Right, so here’s the thing: airport hotels should be crap. That is their function. They are not meant to be destinations, they are meant to be purgatory. They should exist in that peculiar hinterland of travel where you’ve left your home but not yet arrived anywhere, and so deserve a night in a building that looks like it was designed by someone who only ever watched Prisoner: Cell Block H. They should have nylon curtains in a shade of “nicotine grey” that you strongly suspect have not been laundered since before the Berlin Wall came down. The receptionist should look like someone who resents you personally for reminding them of their catastrophic GCSE results. The mattress should be a troubling topography of springs and stains, and the bathroom should be the kind of thing that, when browsing Rightmove, you think: “No, sorry, that has to go. Bulldozer at dawn.”
But then you arrive at the Moxy at Cologne Airport. And it’s… good. Which is, frankly, deeply wrong.
The first sign of its heresy: check-in is not in some miserable little cubicle under flickering strip lights but at the bar. On the fifth floor. Which means you can basically stagger from bed to boarding gate with a Negroni in hand, and it feels less like travel admin and more like joining a private club. The staff smile at you, which is unnerving. They appear to like being there, which only deepens your sense that something here is amiss.
The rooms are modern, clean, stylish. None of that “IKEA catalogue left in the rain” feel you expect from an airport bed factory.

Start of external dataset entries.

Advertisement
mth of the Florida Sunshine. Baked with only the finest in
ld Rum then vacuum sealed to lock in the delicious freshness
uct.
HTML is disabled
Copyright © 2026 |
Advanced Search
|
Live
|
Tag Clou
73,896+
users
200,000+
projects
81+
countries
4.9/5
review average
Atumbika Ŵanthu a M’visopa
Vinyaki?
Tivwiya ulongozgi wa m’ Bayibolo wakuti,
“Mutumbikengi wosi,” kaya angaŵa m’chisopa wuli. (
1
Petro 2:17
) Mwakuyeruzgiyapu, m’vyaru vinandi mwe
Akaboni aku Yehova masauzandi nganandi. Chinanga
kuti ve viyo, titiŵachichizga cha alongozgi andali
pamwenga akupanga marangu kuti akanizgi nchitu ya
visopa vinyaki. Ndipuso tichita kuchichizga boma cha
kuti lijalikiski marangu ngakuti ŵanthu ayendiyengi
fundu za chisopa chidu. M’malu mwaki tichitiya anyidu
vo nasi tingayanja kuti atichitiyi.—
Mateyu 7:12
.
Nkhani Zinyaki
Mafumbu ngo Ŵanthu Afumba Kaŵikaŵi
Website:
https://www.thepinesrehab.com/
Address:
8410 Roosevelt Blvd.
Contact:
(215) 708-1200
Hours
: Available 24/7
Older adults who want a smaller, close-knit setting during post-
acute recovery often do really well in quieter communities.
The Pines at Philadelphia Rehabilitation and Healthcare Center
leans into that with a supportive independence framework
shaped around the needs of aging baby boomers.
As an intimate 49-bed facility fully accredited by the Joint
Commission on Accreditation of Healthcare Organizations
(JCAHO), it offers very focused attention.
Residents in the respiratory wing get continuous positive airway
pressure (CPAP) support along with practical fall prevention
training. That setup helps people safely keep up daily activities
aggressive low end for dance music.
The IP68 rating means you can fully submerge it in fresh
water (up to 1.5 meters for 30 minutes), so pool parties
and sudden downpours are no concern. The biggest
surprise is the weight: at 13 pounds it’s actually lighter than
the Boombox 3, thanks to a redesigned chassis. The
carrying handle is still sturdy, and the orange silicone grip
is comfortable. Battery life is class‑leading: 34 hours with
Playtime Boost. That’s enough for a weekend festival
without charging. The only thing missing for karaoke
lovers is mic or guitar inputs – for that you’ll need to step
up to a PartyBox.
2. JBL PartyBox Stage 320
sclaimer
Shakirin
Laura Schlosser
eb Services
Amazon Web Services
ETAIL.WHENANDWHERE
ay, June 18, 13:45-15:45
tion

The sheets are white, not “off-white”, and the mattress doesn’t try to communicate its tragic life story the moment you lie down. The bathrooms are things you would actually use rather than tiptoe into wearing rubber gloves, and—God help me—you sort of want to stay longer than you need to.
And that’s the problem. An airport hotel shouldn’t seduce you. It should punish you for your late-night flight booking. It should be a rite of passage, a warning, a deterrent. This place, instead, is far too good. Clean lines, clever touches, a bit of a buzz about it.
I don’t know what’s wrong with the Moxy Cologne Airport. It’s breaking the rules. Airport hotels are supposed to be grim, grey, and grumpy. This one is bright, welcoming, and borderline enjoyable. If every airport hotel were like this, I’d never go home at all.